EJERCICIO ESCRITO 1: Extrae de los registros todas las líneas en las que aparece la cadena "acciaccatura", distinguiendo entre mayúsculas y minúsculas.

TEXTO PROPORCIONADO:

Con todo, me gustaría plantear antes, muy someramente y en tono casi
descriptivo, algunas de las consecuencias aparejadas a la inversión
operada por el filósofo francés; y esto, con el fin de determinar
con mayor precisión el contexto adecuado de toda labor metafísica y,
más en concreto, el de las afirmaciones que compondrán el presente
estudio. En resumen, tales secuelas podrían expresarse así: al
instaurar el cogito como principio primero, y junto con la
metafísica, se vendrá también abajo la imagen teórico-práctica
del hombre como persona y los criterios determinantes de su actuación
moral.
¿Por qué?
Desde la honda perspectiva tradicional, resultaría bastante fácil
advertir cómo la disolución virtual de la metafísica implica el
sofocamiento de la antropología y de la ética y, por decirlo así,
la transformación en sus contrarios. Bastaría apelar, para
apreciarlo, a la equivalencia clásica entre el ente y la bondad;
entonces, en virtud de la ecuación que acabo de recordar, que
equipara ens y bonum, nos percataríamos sin problemas de que la
sustitución del ser por la conciencia supone el trueque del bien en
sí, o bien sin más, por el bien-para-mí, que lleva vinculada la
negación de toda ética y genera, de forma inevitable, la
despersonalización del ser humano.

CONTENIDO DE DATOS:
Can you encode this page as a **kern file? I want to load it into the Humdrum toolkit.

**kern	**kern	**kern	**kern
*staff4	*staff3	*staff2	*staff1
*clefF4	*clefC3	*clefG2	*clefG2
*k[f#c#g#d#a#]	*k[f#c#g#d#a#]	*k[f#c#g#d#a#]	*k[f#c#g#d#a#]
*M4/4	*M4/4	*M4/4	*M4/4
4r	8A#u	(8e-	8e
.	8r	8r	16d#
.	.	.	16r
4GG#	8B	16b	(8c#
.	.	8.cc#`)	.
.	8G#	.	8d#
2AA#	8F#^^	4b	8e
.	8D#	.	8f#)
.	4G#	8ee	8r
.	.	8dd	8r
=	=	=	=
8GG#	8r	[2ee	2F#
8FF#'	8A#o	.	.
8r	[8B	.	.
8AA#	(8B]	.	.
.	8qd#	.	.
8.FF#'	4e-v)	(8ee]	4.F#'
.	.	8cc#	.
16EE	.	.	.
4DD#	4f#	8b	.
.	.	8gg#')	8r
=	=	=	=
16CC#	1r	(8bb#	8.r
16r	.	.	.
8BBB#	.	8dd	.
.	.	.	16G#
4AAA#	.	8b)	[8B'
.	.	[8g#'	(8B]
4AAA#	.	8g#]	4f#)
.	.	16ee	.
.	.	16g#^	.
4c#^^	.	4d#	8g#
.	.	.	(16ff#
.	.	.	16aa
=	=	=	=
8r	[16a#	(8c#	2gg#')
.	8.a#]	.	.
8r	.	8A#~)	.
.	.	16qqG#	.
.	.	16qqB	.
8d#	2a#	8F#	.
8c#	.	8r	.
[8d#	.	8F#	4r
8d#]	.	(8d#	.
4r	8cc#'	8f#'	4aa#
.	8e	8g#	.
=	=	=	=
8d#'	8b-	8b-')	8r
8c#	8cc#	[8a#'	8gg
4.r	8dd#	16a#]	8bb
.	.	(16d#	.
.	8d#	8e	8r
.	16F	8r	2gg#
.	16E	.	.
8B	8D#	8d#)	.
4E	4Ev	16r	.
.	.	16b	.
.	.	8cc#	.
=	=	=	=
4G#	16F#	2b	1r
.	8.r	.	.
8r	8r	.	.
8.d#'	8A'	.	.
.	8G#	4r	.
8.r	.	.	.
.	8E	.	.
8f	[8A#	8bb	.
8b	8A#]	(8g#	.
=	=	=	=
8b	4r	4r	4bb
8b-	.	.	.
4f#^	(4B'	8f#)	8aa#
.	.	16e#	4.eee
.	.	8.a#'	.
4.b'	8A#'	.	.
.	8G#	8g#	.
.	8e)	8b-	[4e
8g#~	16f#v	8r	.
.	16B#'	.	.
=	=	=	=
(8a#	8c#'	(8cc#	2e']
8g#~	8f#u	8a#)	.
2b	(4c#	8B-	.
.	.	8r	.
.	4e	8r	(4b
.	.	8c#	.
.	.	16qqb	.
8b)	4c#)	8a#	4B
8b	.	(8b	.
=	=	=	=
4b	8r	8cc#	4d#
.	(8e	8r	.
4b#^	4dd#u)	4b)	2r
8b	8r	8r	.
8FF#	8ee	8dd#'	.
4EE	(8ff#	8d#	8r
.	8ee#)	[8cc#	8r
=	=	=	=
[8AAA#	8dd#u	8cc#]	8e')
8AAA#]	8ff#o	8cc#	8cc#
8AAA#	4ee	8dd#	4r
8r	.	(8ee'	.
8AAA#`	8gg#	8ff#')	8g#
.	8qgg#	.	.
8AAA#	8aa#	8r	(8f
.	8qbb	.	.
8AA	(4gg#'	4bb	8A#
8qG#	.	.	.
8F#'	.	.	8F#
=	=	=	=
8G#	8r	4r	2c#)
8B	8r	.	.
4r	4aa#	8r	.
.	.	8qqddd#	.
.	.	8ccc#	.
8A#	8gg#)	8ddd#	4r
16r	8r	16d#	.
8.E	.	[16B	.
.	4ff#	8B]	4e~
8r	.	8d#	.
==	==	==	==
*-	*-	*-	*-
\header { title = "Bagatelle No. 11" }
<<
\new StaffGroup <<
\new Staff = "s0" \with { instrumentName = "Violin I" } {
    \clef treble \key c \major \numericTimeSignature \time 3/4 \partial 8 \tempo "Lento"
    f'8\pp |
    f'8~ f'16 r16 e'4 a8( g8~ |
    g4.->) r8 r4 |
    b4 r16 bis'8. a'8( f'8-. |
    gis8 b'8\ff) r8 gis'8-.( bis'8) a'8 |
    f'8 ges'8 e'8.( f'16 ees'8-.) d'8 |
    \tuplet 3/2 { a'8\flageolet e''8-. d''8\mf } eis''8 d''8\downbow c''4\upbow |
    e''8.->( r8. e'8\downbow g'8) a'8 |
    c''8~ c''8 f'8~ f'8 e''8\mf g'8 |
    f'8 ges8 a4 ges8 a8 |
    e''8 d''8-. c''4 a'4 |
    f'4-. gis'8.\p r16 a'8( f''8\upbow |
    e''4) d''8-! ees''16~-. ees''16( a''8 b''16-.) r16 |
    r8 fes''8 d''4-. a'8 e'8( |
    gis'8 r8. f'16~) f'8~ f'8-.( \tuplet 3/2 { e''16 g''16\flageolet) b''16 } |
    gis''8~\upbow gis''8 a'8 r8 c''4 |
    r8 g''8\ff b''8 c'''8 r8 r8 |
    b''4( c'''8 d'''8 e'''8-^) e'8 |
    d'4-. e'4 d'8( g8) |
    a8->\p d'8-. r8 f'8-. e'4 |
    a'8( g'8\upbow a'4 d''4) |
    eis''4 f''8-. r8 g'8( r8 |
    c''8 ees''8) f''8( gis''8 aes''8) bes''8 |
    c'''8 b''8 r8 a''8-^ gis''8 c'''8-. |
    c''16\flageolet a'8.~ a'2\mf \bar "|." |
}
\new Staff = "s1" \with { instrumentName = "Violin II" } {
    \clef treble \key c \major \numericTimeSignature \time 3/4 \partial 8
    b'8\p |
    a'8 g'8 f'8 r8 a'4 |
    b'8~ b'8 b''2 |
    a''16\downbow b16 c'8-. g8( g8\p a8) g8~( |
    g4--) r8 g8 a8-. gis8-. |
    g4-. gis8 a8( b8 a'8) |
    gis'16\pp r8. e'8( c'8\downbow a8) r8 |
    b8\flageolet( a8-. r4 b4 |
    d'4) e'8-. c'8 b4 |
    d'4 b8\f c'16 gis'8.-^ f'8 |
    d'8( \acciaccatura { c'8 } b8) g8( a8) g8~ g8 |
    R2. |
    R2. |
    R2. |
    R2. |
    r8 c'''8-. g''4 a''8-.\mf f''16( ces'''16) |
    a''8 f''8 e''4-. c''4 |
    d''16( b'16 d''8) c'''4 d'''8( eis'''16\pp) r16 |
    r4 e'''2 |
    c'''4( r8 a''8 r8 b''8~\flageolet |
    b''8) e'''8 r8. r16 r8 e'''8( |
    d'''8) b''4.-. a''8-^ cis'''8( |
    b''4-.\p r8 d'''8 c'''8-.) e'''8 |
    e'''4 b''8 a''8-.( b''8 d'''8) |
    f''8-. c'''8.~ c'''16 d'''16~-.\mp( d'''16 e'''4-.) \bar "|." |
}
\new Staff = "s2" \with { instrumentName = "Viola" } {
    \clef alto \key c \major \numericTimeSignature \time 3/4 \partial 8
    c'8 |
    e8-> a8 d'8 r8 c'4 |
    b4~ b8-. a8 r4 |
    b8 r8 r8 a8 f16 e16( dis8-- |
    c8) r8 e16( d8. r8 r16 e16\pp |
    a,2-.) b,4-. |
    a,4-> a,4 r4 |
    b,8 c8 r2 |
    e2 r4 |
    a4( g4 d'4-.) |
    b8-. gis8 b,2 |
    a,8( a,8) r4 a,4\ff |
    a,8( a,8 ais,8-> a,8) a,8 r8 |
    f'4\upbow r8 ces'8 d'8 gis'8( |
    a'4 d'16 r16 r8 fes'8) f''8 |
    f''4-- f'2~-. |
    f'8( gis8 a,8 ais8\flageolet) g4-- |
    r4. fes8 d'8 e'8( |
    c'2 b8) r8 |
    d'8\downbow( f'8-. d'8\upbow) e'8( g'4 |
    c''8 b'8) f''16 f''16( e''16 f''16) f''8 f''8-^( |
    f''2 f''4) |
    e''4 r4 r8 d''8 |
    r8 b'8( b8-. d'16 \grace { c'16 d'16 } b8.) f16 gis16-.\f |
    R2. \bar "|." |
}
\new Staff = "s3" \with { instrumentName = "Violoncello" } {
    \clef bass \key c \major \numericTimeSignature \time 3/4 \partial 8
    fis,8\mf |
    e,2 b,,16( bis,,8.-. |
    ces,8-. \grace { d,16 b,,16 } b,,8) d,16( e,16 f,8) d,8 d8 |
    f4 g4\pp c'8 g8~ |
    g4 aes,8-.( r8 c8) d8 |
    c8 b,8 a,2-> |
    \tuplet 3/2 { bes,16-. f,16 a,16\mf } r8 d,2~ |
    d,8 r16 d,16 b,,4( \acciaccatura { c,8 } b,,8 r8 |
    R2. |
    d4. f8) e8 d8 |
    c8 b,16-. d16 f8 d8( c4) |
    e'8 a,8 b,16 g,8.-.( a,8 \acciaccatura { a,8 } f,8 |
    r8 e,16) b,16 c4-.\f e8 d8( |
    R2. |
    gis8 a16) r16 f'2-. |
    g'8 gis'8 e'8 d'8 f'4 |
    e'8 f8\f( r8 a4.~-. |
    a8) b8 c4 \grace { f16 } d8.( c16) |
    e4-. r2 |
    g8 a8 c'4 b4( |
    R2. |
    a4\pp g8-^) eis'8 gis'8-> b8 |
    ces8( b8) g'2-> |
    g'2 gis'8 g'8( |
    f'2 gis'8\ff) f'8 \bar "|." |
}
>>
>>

EJERCICIO ESCRITO 2: Extrae literalmente del texto sobre la metafísica el fragmento comprendido entre "Desde la honda" y "del ser humano.", ambos incluidos.

RESPUESTA FINAL 1:
    d'8( \acciaccatura { c'8 } b8) g8( a8) g8~ g8 |
    d,8 r16 d,16 b,,4( \acciaccatura { c,8 } b,,8 r8 |
    e'8 a,8 b,16 g,8.-.( a,8 \acciaccatura { a,8 } f,8 |

RESPUESTA FINAL 2:
Desde la honda perspectiva tradicional, resultaría bastante fácil
advertir cómo la disolución virtual de la metafísica implica el
sofocamiento de la antropología y de la ética y, por decirlo así,
la transformación en sus contrarios. Bastaría apelar, para
apreciarlo, a la equivalencia clásica entre el ente y la bondad;
entonces, en virtud de la ecuación que acabo de recordar, que
equipara ens y bonum, nos percataríamos sin problemas de que la
sustitución del ser por la conciencia supone el trueque del bien en
sí, o bien sin más, por el bien-para-mí, que lleva vinculada la
negación de toda ética y genera, de forma inevitable, la
despersonalización del ser humano.